Plan to bridge capital shortfall

Tuesday, 25 September, 2001 - 22:00
WEST Perth wireless technology developer Cape Range Wireless has announced an issue of low-priced shares to make up for a $4.5 million capital shortfall after merging with US based Arcadian Wireless in July.

Cape Range expected $7.9 million from a non-renounceable rights issue but, according to Cape Range chairman Ron Wise, delays in the merger meant Cape Range was unable to offer shares to Arcadian shareholders. The issue raised only $3.4 million.

Under the cut-price issue, shareholders will now be offered shares at five cents each, with half payable on application and half in three months. The company expects to raise $4 million initially.

Mr Wise said the current state of equity markets and the downturn in the technology sector meant there was little alternative.

“The issue is structured so that shareholders only have to find half a cent per share they own to avoid dilution,” he said.
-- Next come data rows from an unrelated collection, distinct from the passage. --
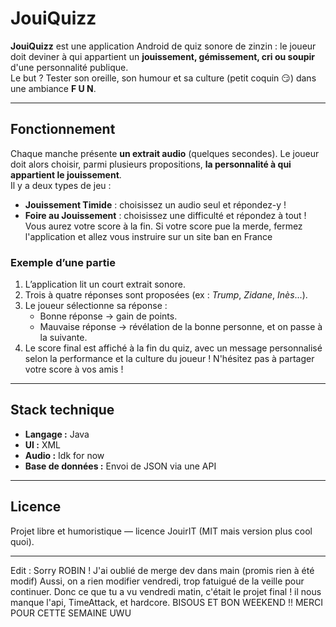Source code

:# JouiQuizz

**JouiQuizz** est une application Android de quiz sonore de zinzin : le joueur doit deviner à qui appartient un **jouissement, gémissement, cri ou soupir** d'une personnalité publique.  
Le but ? Tester son oreille, son humour et sa culture (petit coquin 😏) dans une ambiance **F U N**.

---

## Fonctionnement

Chaque manche présente **un extrait audio** (quelques secondes). Le joueur doit alors choisir, parmi plusieurs propositions, **la personnalité à qui appartient le jouissement**.  
Il y a deux types de jeu :
- **Jouissement Timide** : choisissez un audio seul et répondez-y !
- **Foire au Jouissement** : choisissez une difficulté et répondez à tout ! Vous aurez votre score à la fin.
Si votre score pue la merde, fermez l'application et allez vous instruire sur un site ban en France

### Exemple d’une partie
1. L’application lit un court extrait sonore.
2. Trois à quatre réponses sont proposées (ex : *Trump*, *Zidane*, *Inès*...).
3. Le joueur sélectionne sa réponse :
    - Bonne réponse → gain de points.
    - Mauvaise réponse → révélation de la bonne personne, et on passe à la suivante.
4. Le score final est affiché à la fin du quiz, avec un message personnalisé selon la performance et la culture du joueur !
N'hésitez pas à partager votre score à vos amis !

---

## Stack technique

- **Langage :** Java
- **UI :** XML
- **Audio :** Idk for now
- **Base de données :** Envoi de JSON via une API

---

## Licence

Projet libre et humoristique — licence JouirIT (MIT mais version plus cool quoi).

---

Edit :
Sorry ROBIN ! J'ai oublié de merge dev dans main (promis rien à été modif) Aussi, on a rien modifier vendredi, trop fatuigué de la veille pour continuer. Donc ce que tu a vu vendredi matin, c'était le projet final ! il nous manque l'api, TimeAttack, et hardcore. BISOUS ET BON WEEKEND !! MERCI POUR CETTE SEMAINE UWU
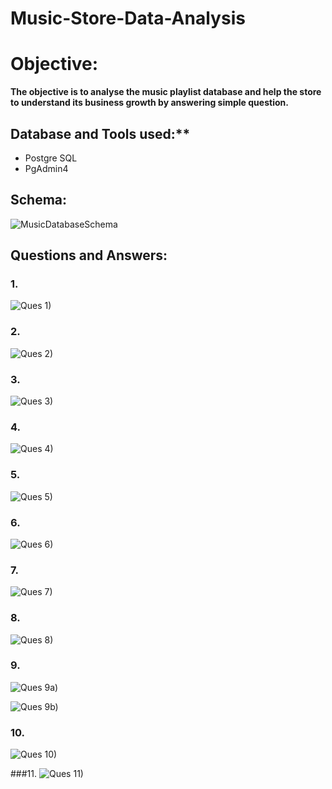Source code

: # Music-Store-Data-Analysis

# Objective: 
**The objective is to analyse the music playlist database and help the store to understand its business growth by answering simple question.**

## Database and Tools used:**
- Postgre SQL
- PgAdmin4

## Schema: 
![MusicDatabaseSchema](https://user-images.githubusercontent.com/125663649/231699286-d3580e02-b6bb-489e-a189-977810b70209.png)

## Questions and Answers:

### 1.
![Ques 1)](https://user-images.githubusercontent.com/125663649/231699451-51d587c5-df8d-4ccb-95b6-ca3118843a96.PNG)

### 2.
![Ques 2)](https://user-images.githubusercontent.com/125663649/231699481-28588f9c-03a6-4457-98bc-6ee989968790.PNG)

### 3.
![Ques  3)](https://user-images.githubusercontent.com/125663649/231699505-78192fe9-09df-4a52-a095-d5346eaea75b.PNG)


### 4.
![Ques  4)](https://user-images.githubusercontent.com/125663649/231699515-a8f33344-d81b-47e8-8291-72286f1db3de.PNG)


### 5.
![Ques  5)](https://user-images.githubusercontent.com/125663649/231699521-6571785a-4125-4806-98d4-d5f7b305a16c.PNG)


### 6.
![Ques  6)](https://user-images.githubusercontent.com/125663649/231699530-96e86992-e8e4-4a9f-bb6a-f5e60e35697f.PNG)

### 7. 
![Ques  7)](https://user-images.githubusercontent.com/125663649/231701905-6a062527-cab4-4471-9417-e8806baf13b0.PNG)


### 8.
![Ques  8)](https://user-images.githubusercontent.com/125663649/231699544-938e40b7-e73b-4f2c-9fe8-3bc714ce0a6c.PNG)


### 9.
![Ques  9a)](https://user-images.githubusercontent.com/125663649/231699560-84f135ec-145d-4ae3-9845-485df0425ad0.PNG)

![Ques  9b)](https://user-images.githubusercontent.com/125663649/231699570-dc39b19e-58c3-4089-95de-dafd4d471c6c.PNG)

### 10.
![Ques  10)](https://user-images.githubusercontent.com/125663649/231699631-3d27d01b-0b66-480d-b492-6790b19a4d90.PNG)

###11.
![Ques  11)](https://user-images.githubusercontent.com/125663649/231701558-9b16e153-b6ad-4529-a8e9-9122ffb269c8.PNG)
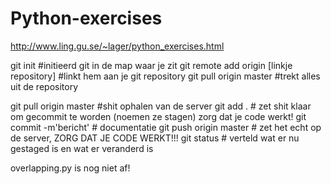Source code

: Python-exercises
================
http://www.ling.gu.se/~lager/python_exercises.html

git init #initieerd git in de map waar je zit
git remote add origin [linkje repository] #linkt hem aan je git repository
git pull origin master #trekt alles uit de repository

git pull origin master #shit ophalen van de server
git add . # zet shit klaar om gecommit te worden (noemen ze stagen) zorg dat je code werkt!
git commit -m'bericht' # documentatie
git push origin master # zet het echt op de server, ZORG DAT JE CODE WERKT!!!
git status # verteld wat er nu gestaged is en wat er veranderd is

overlapping.py is nog niet af!
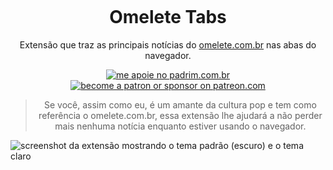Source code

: <p align="center"><img src="https://i.imgur.com/PV6KECM.png" alt=""></p>
<h1 align="center">Omelete Tabs</h1>
<p align="center">Extensão que traz as principais notícias do <a href="https://www.omelete.com.br">omelete.com.br</a> nas abas do navegador.</p>
<p align="center">
<a href="https://www.padrim.com.br/daltonmenezes"><img src="https://img.shields.io/badge/me%20apoie-padrim-yellow.svg" alt="me apoie no padrim.com.br" /></a>
<a href="https://www.patreon.com/daltonmenezes"><img src="https://img.shields.io/badge/me%20apoie-patreon-yellow.svg" alt="become a patron or sponsor on patreon.com" /></a> 
</p>

<blockquote align="center"> Se você, assim como eu, é um amante da cultura pop e tem como referência o omelete.com.br, essa extensão lhe ajudará a não perder mais nenhuma notícia enquanto estiver usando o navegador. </blockquote>

<img src="https://i.imgur.com/XWyK76V.png" alt="screenshot da extensão mostrando o tema padrão (escuro) e o tema claro"/>
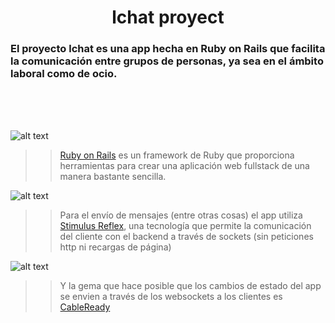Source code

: <h1 align=center> lchat proyect </h1>

### El proyecto **lchat** es una app hecha en Ruby on Rails que facilita la comunicación entre grupos de personas, ya sea en el ámbito laboral como de ocio.
<br/><br/><br/>

![alt text](https://upload.wikimedia.org/wikipedia/commons/6/62/Ruby_On_Rails_Logo.svg)
>>[Ruby on Rails](https://rubyonrails.org/) es un framework de Ruby que proporciona herramientas para crear una aplicación web fullstack de una manera bastante sencilla.


![alt text](https://repository-images.githubusercontent.com/152975883/2001d080-e823-11e9-98c5-27c697c21b4c)
>>Para el envío de mensajes (entre otras cosas) el app utiliza [Stimulus Reflex](https://docs.stimulusreflex.com/), una tecnología que permite la comunicación del cliente con el backend a través de sockets (sin peticiones http ni recargas de página)


![alt text](https://www.rubyonrails.ba/system/articles/avatars/000/002/989/big/open-uri20200430-32716-1wibi14?1588260594)
>>Y la gema que hace posible que los cambios de estado del app se envien a través de los websockets a los clientes es [CableReady](https://cableready.stimulusreflex.com/)
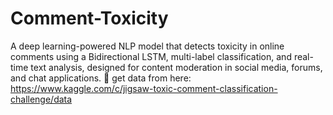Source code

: # Comment-Toxicity
A deep learning-powered NLP model that detects toxicity in online comments using a Bidirectional LSTM, multi-label classification, and real-time text analysis, designed for content moderation in social media, forums, and chat applications. 🚀
get data from here: https://www.kaggle.com/c/jigsaw-toxic-comment-classification-challenge/data
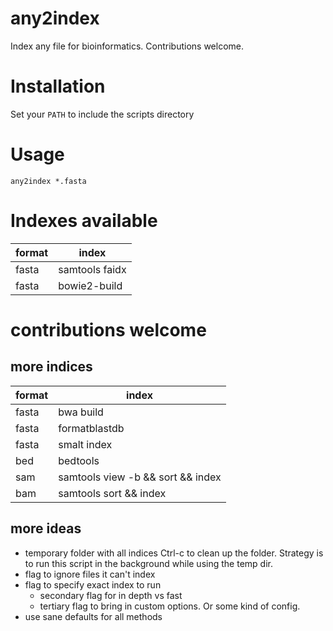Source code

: # any2index

Index any file for bioinformatics.
Contributions welcome.

# Installation

Set your `PATH` to include the scripts directory

# Usage

    any2index *.fasta

# Indexes available

| format | index |
|--------|-------|
| fasta  | samtools faidx |
| fasta  | bowie2-build |

# contributions welcome

## more indices

| format | index |
|--------|-------|
| fasta  | bwa build |
| fasta  | formatblastdb |
| fasta  | smalt index |
| bed | bedtools |
| sam  | samtools view -b && sort && index |
| bam  | samtools sort && index |

## more ideas

* temporary folder with all indices
Ctrl-c to clean up the folder. 
Strategy is to run this script in the background while using the temp dir. 
* flag to ignore files it can't index
* flag to specify exact index to run
  * secondary flag for in depth vs fast
  * tertiary flag to bring in custom options.
    Or some kind of config. 
* use sane defaults for all methods
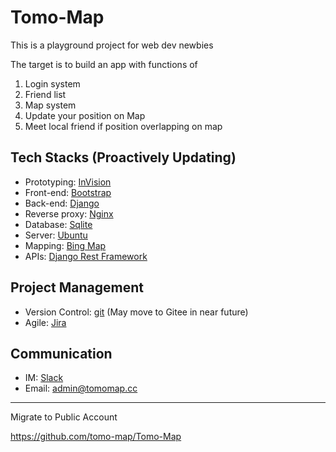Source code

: # Tomo-Map

This is a playground project for web dev newbies

The target is to build an app with functions of
1. Login system
2. Friend list
3. Map system
4. Update your position on Map
5. Meet local friend if position overlapping on map

## Tech Stacks (Proactively Updating)
- Prototyping: [InVision](https://www.invisionapp.com/)
- Front-end: [Bootstrap](https://getbootstrap.com/)
- Back-end: [Django](https://www.djangoproject.com/)
- Reverse proxy: [Nginx](https://www.nginx.com/)
- Database: [Sqlite](https://www.sqlite.org/index.html)
- Server: [Ubuntu](https://ubuntu.com/)
- Mapping: [Bing Map](https://www.microsoft.com/en-us/maps/choose-your-bing-maps-api)
- APIs: [Django Rest Framework](https://www.django-rest-framework.org/)
## Project Management
- Version Control: [git](https://git-scm.com/) (May move to Gitee in near future)
- Agile: [Jira](https://tomomap.atlassian.net/jira/software/projects/TM/boards/1)
## Communication
- IM: [Slack](tomomap.slack.com)
- Email: [admin@tomomap.cc](mailto:admin@tomomap.cc)

---

Migrate to Public Account

https://github.com/tomo-map/Tomo-Map

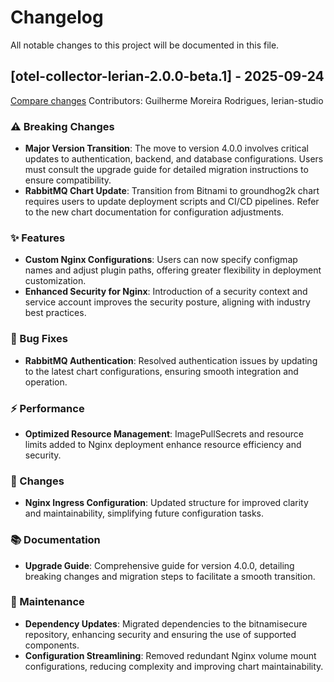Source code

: # Changelog

All notable changes to this project will be documented in this file.

## [otel-collector-lerian-2.0.0-beta.1] - 2025-09-24

[Compare changes](https://github.com/LerianStudio/helm/compare/otel-collector-lerian-v1.2.0...otel-collector-lerian-v2.0.0-beta.1)
Contributors: Guilherme Moreira Rodrigues, lerian-studio

### ⚠️ Breaking Changes
- **Major Version Transition**: The move to version 4.0.0 involves critical updates to authentication, backend, and database configurations. Users must consult the upgrade guide for detailed migration instructions to ensure compatibility.
- **RabbitMQ Chart Update**: Transition from Bitnami to groundhog2k chart requires users to update deployment scripts and CI/CD pipelines. Refer to the new chart documentation for configuration adjustments.

### ✨ Features
- **Custom Nginx Configurations**: Users can now specify configmap names and adjust plugin paths, offering greater flexibility in deployment customization.
- **Enhanced Security for Nginx**: Introduction of a security context and service account improves the security posture, aligning with industry best practices.

### 🐛 Bug Fixes
- **RabbitMQ Authentication**: Resolved authentication issues by updating to the latest chart configurations, ensuring smooth integration and operation.

### ⚡ Performance
- **Optimized Resource Management**: ImagePullSecrets and resource limits added to Nginx deployment enhance resource efficiency and security.

### 🔄 Changes
- **Nginx Ingress Configuration**: Updated structure for improved clarity and maintainability, simplifying future configuration tasks.

### 📚 Documentation
- **Upgrade Guide**: Comprehensive guide for version 4.0.0, detailing breaking changes and migration steps to facilitate a smooth transition.

### 🔧 Maintenance
- **Dependency Updates**: Migrated dependencies to the bitnamisecure repository, enhancing security and ensuring the use of supported components.
- **Configuration Streamlining**: Removed redundant Nginx volume mount configurations, reducing complexity and improving chart maintainability.
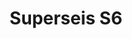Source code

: ---
title: "Superseis S6"
url: /ycua-sati/superseis-s6-avenida-general-jose-de-san-martin/
shop: supermercado
---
“We’ve done it that way to make it attractive to small shareholders so they don’t suffer dilution while we enhance our commercial achievements.”

The company plans to use the funds to move from the rural to urban markets. Currently Cape Range’s Arcadian Wireless Local Loop products are being used in developing countries and remote locations to connect communities to existing telephone networks.

In regions where the terrain or economic circumstances make it unfeasible to install cables into communities, the Arcadian WLL connects users to public telephone lines via wireless radio technology.

Cape Range plans to implement its Spread Spectrum Wireless technology in suburban Perth later this year. Spread Spectrum will allow residential users to access voice, fax and data facilities from a single wireless channel.

Mr Wise said wireless signals in busy urban centres were prone to interference. But recent Spread Spectrum trials in Kuala Lumpur and Perth and recorded little interference from other wireless signals, he said.